THE EXERCISE
Reproduce the records word for word, from the very start down through the line containing "text โรงเรียนหาดใหญ่วิทยาลัย [118, 472, 1157, 535]".

Element placement data
_ _ _ _

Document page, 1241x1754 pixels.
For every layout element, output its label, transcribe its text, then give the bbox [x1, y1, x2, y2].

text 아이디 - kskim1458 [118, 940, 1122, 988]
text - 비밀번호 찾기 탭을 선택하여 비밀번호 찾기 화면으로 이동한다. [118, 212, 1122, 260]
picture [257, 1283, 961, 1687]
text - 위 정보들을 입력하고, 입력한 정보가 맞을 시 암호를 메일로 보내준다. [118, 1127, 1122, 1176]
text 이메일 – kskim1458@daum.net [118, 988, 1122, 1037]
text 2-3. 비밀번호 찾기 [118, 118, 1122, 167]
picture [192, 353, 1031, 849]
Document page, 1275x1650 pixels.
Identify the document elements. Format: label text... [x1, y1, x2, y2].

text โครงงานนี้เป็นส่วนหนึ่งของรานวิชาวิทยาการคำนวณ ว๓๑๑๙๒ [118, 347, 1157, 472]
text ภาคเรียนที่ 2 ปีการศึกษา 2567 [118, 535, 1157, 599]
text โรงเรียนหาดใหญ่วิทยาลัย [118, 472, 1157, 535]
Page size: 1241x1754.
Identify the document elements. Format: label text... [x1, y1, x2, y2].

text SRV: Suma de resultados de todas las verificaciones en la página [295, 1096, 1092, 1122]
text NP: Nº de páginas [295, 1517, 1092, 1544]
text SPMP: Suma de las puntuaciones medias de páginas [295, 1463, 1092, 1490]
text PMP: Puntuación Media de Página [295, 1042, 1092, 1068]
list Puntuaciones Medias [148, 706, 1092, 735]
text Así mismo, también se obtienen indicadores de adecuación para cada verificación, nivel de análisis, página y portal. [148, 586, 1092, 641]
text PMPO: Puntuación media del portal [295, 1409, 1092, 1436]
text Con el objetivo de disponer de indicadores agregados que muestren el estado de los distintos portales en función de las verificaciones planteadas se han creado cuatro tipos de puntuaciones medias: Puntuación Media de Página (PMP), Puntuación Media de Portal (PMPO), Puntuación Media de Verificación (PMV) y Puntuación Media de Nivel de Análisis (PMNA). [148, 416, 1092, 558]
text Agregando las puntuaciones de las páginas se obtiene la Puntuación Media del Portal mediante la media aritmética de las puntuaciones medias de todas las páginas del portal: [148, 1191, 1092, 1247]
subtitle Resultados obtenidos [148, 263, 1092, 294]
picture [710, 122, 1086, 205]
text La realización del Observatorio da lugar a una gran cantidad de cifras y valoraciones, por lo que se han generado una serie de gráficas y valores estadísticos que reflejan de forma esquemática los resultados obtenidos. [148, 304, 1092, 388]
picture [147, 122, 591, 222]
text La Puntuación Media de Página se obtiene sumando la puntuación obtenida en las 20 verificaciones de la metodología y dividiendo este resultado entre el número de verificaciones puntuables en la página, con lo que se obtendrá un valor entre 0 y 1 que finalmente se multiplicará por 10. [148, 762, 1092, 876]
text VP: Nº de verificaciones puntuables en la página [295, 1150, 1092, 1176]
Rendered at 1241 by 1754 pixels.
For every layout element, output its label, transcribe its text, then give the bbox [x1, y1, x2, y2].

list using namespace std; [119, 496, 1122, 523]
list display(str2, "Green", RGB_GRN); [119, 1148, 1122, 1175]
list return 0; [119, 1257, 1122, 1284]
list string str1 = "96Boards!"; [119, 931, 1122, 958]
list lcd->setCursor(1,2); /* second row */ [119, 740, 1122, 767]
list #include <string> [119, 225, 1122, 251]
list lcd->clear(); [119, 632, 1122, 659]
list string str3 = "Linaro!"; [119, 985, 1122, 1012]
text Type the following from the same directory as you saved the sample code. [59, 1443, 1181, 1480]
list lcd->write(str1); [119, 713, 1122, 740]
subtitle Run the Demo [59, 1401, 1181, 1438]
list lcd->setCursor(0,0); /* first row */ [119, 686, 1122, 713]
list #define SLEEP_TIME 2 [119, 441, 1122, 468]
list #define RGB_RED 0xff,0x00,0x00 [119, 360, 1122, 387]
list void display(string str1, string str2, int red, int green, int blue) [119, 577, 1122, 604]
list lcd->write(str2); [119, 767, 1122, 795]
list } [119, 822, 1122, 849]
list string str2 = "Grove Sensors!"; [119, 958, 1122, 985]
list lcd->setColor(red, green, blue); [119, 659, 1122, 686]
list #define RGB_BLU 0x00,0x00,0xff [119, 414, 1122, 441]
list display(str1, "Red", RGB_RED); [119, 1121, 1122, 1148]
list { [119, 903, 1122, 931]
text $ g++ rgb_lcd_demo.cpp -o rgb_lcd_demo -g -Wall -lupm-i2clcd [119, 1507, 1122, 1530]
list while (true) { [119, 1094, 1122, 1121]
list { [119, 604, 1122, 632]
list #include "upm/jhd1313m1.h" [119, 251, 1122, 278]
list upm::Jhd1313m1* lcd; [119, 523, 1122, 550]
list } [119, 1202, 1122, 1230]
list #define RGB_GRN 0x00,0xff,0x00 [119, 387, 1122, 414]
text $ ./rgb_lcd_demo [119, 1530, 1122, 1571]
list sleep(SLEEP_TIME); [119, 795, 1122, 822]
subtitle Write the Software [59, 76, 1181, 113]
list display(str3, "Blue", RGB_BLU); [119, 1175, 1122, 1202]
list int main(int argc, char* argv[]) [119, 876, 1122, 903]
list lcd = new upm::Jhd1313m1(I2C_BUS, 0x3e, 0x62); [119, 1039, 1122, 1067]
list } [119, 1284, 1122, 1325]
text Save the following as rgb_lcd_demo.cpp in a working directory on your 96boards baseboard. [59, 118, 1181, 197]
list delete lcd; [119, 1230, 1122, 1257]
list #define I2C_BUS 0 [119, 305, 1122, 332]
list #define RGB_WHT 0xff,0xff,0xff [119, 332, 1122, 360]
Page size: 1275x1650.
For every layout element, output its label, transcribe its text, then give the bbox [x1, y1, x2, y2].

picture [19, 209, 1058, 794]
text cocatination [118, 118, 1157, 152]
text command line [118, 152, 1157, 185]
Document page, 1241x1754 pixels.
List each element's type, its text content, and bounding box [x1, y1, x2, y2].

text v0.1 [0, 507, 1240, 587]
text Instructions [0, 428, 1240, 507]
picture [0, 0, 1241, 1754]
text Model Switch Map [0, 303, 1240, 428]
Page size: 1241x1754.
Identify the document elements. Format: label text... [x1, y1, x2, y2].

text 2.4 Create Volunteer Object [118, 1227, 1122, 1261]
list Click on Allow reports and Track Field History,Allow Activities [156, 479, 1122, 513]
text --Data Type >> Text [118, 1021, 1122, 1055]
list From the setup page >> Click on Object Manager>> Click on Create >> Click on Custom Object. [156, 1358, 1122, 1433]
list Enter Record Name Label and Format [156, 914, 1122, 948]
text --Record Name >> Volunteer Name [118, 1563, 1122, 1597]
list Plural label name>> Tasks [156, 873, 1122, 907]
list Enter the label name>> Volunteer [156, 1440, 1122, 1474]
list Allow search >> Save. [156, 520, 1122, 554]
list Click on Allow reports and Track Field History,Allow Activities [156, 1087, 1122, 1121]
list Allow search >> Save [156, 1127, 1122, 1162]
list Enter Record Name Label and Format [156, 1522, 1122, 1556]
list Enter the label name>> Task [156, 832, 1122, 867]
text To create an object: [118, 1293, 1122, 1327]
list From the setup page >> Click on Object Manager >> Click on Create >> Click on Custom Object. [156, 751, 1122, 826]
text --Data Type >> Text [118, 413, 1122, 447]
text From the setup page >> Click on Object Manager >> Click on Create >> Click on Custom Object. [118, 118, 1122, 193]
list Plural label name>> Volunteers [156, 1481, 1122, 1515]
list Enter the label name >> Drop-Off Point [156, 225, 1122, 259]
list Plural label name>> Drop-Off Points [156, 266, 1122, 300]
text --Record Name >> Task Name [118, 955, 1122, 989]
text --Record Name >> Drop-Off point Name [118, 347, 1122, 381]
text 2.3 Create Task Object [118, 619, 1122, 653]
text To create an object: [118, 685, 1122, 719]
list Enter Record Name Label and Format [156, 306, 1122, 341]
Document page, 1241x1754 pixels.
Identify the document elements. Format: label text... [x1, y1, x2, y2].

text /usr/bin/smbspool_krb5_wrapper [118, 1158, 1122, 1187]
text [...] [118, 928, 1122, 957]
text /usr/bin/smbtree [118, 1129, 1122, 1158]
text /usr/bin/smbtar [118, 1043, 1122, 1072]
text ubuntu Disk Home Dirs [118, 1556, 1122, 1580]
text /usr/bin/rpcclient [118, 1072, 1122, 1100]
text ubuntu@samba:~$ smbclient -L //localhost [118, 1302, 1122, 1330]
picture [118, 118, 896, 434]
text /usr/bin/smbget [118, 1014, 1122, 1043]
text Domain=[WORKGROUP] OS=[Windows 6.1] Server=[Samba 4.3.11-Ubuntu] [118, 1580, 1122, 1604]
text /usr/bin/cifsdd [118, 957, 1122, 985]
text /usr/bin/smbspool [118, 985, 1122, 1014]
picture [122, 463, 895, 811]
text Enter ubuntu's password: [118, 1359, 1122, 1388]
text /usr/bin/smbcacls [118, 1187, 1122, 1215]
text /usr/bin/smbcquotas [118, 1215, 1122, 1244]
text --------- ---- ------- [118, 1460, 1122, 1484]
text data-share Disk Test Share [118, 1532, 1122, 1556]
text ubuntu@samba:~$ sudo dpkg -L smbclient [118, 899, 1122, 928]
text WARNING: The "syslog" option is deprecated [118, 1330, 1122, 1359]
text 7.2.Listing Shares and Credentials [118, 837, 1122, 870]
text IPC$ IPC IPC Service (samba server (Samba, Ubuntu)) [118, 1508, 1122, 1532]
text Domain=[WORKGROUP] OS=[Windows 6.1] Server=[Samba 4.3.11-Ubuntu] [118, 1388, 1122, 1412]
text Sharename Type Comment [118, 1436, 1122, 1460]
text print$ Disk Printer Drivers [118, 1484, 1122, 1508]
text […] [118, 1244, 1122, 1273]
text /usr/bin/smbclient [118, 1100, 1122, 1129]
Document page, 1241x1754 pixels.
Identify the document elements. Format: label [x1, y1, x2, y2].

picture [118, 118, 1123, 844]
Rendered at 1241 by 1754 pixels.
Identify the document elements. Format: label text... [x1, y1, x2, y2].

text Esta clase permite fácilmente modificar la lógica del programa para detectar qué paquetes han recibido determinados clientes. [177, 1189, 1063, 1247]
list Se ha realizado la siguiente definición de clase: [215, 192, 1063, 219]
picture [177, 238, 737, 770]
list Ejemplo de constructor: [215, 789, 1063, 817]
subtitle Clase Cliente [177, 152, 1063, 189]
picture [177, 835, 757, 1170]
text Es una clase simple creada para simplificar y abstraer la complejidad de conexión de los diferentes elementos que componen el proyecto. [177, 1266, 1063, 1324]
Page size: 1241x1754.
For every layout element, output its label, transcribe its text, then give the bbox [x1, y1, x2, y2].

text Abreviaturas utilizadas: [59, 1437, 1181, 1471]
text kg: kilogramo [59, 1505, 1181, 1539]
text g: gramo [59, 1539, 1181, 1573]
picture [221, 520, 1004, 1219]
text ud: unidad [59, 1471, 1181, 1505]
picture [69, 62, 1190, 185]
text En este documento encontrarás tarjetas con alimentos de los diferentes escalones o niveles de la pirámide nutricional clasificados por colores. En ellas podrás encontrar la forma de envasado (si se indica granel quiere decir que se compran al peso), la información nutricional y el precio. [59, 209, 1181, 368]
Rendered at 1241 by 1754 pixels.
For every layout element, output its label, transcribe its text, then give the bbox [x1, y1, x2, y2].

_ _ _ _

SOLUTION FOR THIS TASK
Document page, 1241x1754 pixels.
For every layout element, output its label, transcribe its text, then give the bbox [x1, y1, x2, y2].

text 아이디 - kskim1458 [118, 940, 1122, 988]
text - 비밀번호 찾기 탭을 선택하여 비밀번호 찾기 화면으로 이동한다. [118, 212, 1122, 260]
picture [257, 1283, 961, 1687]
text - 위 정보들을 입력하고, 입력한 정보가 맞을 시 암호를 메일로 보내준다. [118, 1127, 1122, 1176]
text 이메일 – kskim1458@daum.net [118, 988, 1122, 1037]
text 2-3. 비밀번호 찾기 [118, 118, 1122, 167]
picture [192, 353, 1031, 849]
Document page, 1275x1650 pixels.
Identify the document elements. Format: label text... [x1, y1, x2, y2].

text โครงงานนี้เป็นส่วนหนึ่งของรานวิชาวิทยาการคำนวณ ว๓๑๑๙๒ [118, 347, 1157, 472]
text ภาคเรียนที่ 2 ปีการศึกษา 2567 [118, 535, 1157, 599]
text โรงเรียนหาดใหญ่วิทยาลัย [118, 472, 1157, 535]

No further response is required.